1. When stacking, remember that the closer the board originally was to the outer edge of the tree, the more prone to cupping (all those with that nice cathedral grain). Put them on the bottom of the stack, weigh them heavily, or strap them.

2. Sun screen netting works well to wrap the stack on the sides. It will minimize any morning/afternoon sun, stops most wind-driven rain, stops the pile from collecting leaves and debris, and still lets air through. If possible, put it at least a foot away from the lumber. It will slow the air flow some, which is a good thing during the first half of drying walnut, oak, etc. Sam's club here has rolls of it during the summer, so Costco or Menards may also carry it.

3. When transporting your stack of newly cut lumber from the mill, *cover it!*. (This is the one time a tarp or plastic sheeting is your friend). The boards in an open pick-up bed or trailer exposed to sun or just air flow at highway speeds will be damaged significantly by the fast drying of the high air speed. (learned this the hard way, losing about 20 bf of a 100 bf load of 8/4 walnut to severe checking along the entire boards when transporting it 60 miles home on the interstate. The damage didn't show up until several months later).

4. If stacking/storing on a bare concrete slab, raise the boards at least 6" (more if possible) above the concrete. This is particularly true in a closed building like a garage. The concrete has a lot of moisture in it that will affect the bottom boards. If standing them on end when keeping in the shop awaiting use, put a solid board or other moisture barrier under the ends touching the floor.

HTHs

Go


----------



## tnwood (Dec 13, 2009)

I've compiled a large bibliography of articles on drying hardwoods and here are a few sources.

Fine Woodworking, 9/10-1996, p68.
Fine Woodworking, 9/10-2001, by Garnet Hack
Drying Hardwood Lumber and others: Google "Drying Hardwoods" and the first results lead you to a website that has many many articles for download. I think these are from the USDA and other Federal Agencies.

If there are things you can't locate, let me know and I can email them to you.


----------



## Roz (Jan 13, 2008)

Build a covered shed with a large overhang, start with a level base, stich each row at about 18 inches, leave space between each board,seal the end grain with paint, weight the top, spray for insects and go away for 3 years for best results.


----------



## WDHLT15 (Aug 15, 2011)

If you have a moisture meter, you don't have to guess on drying time.
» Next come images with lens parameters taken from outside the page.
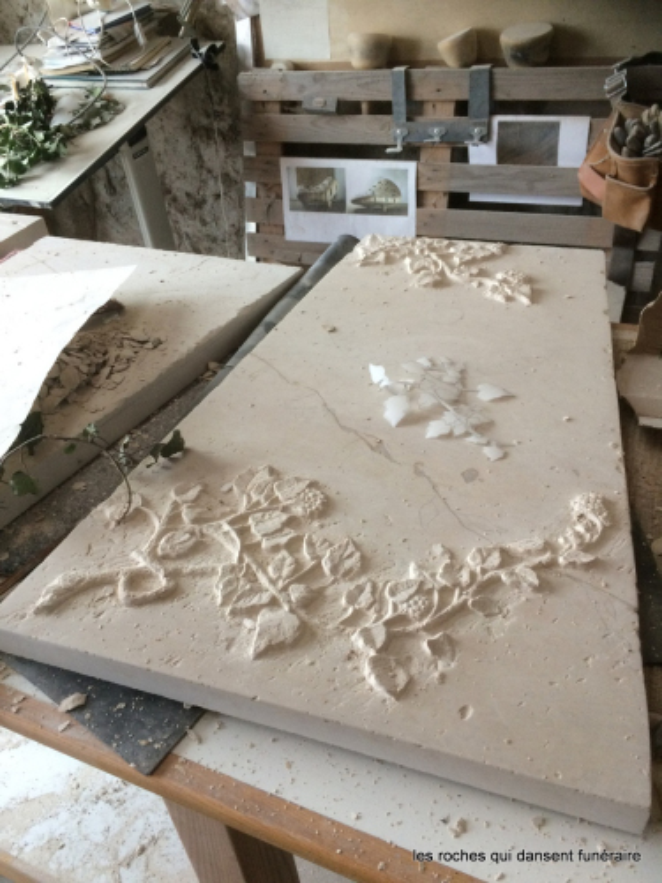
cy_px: 442
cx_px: 331
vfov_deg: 61.7
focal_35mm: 29
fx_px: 739
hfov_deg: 48.2
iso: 80
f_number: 2.2
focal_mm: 4.15
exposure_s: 1/33
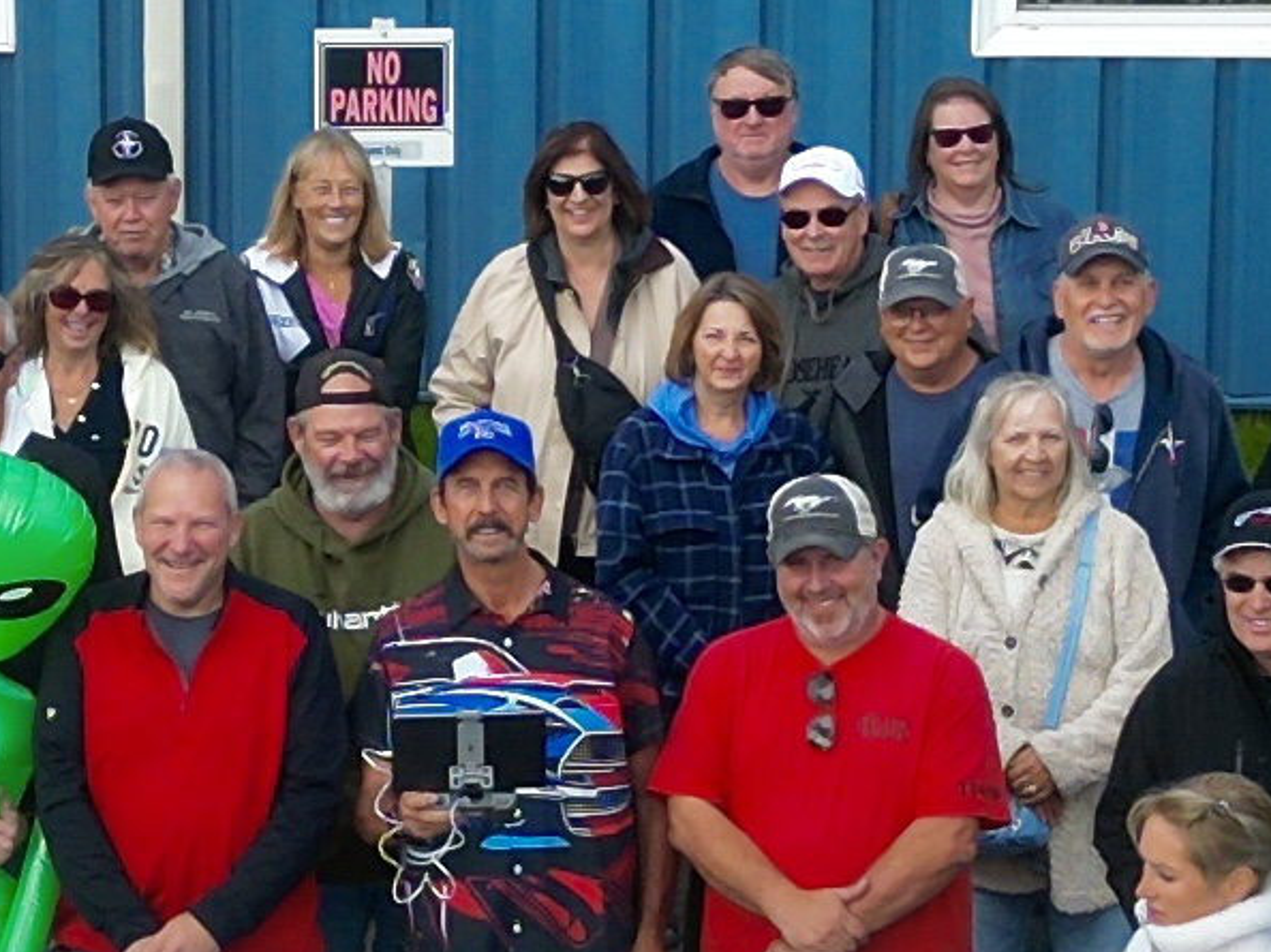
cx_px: 60
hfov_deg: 12.0
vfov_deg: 9.1
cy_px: 340
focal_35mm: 163
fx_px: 5982
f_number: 1.7
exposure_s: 1/2000
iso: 200
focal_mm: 6.72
I sawed and sticker-stacked some 4/4 black walnut under one of my sheds in May this year, and the lumber is air dry now at 12 - 14%. I can commonly air dry black walnut and cherry in 6 months in this climate. Soft maple and yellow poplar dry a little faster. Red oak takes about 8 months, but white oak about 10 months. 8/4 stock takes more than twice as long to dry as 4/4. Your climate may/will be different. I air dry about 5,000 - 7,000 BF per year, so I pay pretty close attention to it. I always use Anchorseal to seal the cut ends of the logs. It is a commercial end sealer and is 100 times better than paint. I have had poor results with regular paint. I have used aluminum roofing paint (Cool Seal at Lowes) and that works OK, but not as well as Anchorseal. Plus, the aluminum paint is horribly messy to work with. Anchorseal, however, cleans up in water.

It is all about air flow, temperature, and humidity. Wood here dries faster in the fall and slows down over winter. Still even in winter, I get pretty good air drying. Further north in the land of ice, snow, and glaciers, air drying probably slows to a crawl in winter.


----------